> _Text segment_
--- START ---
Jan 18th, 2013 | By | Category: Nick Kemper's Blog

As I get older, adiposity one of the things that I feel that I know more than I used to is that I know less than I thought I did. Does that make sense? When you’re young, you pretty much know everything. I’m not saying that you bluff your way through, either. You actually know. As you get older, black and white fades to gray, and you start to understand your own limitations. This might explain why old people get dementia. Eventually, you wake up in the morning and you’re not even sure you know who anyone is.

I was listening recently to one of ESPN’s Bill Simmons’ podcasts and he and Cousin Sal were discussing a line in a movie that refers to professional football. The character is supposed to be a bookie, but he says something that makes no sense about something that a sports bookie should absolutely know, and they were wondering, wasn’t there some guy on the film crew – maybe not the director or the actors – but some guy running a boom or holding a mike who heard the actor say the line and thought, “Whoa, that’s not right.”
--- END ---
> _Problem description_
Copy the blog excerpt between "As I get older, adiposity" and "who anyone is.", inclusive, substituting "evening" for "morning". The rows after this blog excerpt have no connection to it.

> _Data extract_
--- START ---
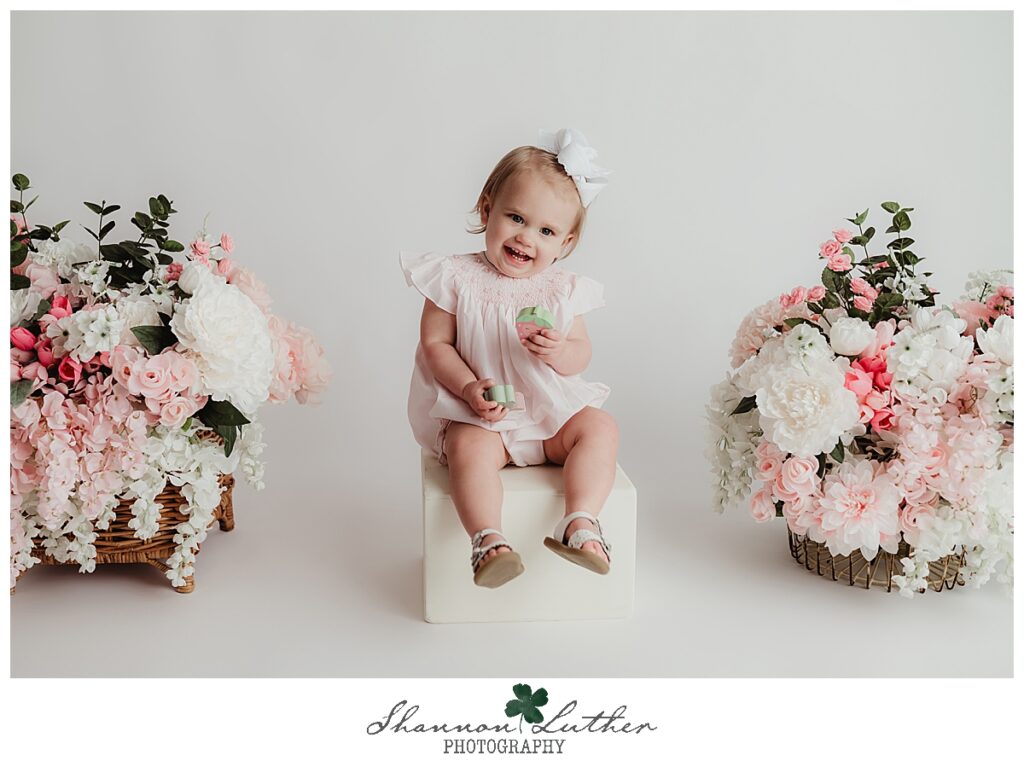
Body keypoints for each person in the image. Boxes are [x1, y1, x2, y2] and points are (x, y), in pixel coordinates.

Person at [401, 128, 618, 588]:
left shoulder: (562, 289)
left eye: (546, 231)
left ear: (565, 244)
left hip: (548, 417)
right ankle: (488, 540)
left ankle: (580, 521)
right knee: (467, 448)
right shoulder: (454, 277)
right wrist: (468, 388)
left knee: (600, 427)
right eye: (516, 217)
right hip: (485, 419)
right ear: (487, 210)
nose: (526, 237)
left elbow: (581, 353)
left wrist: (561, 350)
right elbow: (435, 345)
--- END ---
--- START ---
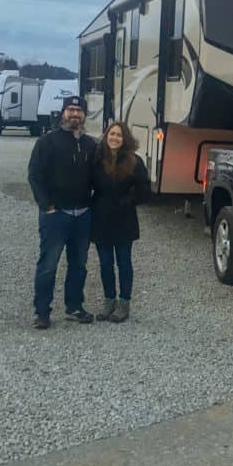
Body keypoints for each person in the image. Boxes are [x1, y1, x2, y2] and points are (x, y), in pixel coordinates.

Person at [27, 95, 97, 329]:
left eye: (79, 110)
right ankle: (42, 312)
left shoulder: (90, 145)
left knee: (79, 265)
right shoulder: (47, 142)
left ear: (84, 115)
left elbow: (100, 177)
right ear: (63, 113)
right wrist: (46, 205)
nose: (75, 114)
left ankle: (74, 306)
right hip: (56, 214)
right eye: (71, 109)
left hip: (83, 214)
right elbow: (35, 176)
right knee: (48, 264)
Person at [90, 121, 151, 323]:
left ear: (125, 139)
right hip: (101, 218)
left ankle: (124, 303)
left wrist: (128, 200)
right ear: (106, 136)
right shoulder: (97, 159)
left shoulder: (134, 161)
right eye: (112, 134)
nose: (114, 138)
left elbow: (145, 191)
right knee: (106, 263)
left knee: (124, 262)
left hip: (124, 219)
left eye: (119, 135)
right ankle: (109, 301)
--- END ---
> _Result for this exercise_
As I get older, adiposity one of the things that I feel that I know more than I used to is that I know less than I thought I did. Does that make sense? When you’re young, you pretty much know everything. I’m not saying that you bluff your way through, either. You actually know. As you get older, black and white fades to gray, and you start to understand your own limitations. This might explain why old people get dementia. Eventually, you wake up in the evening and you’re not even sure you know who anyone is.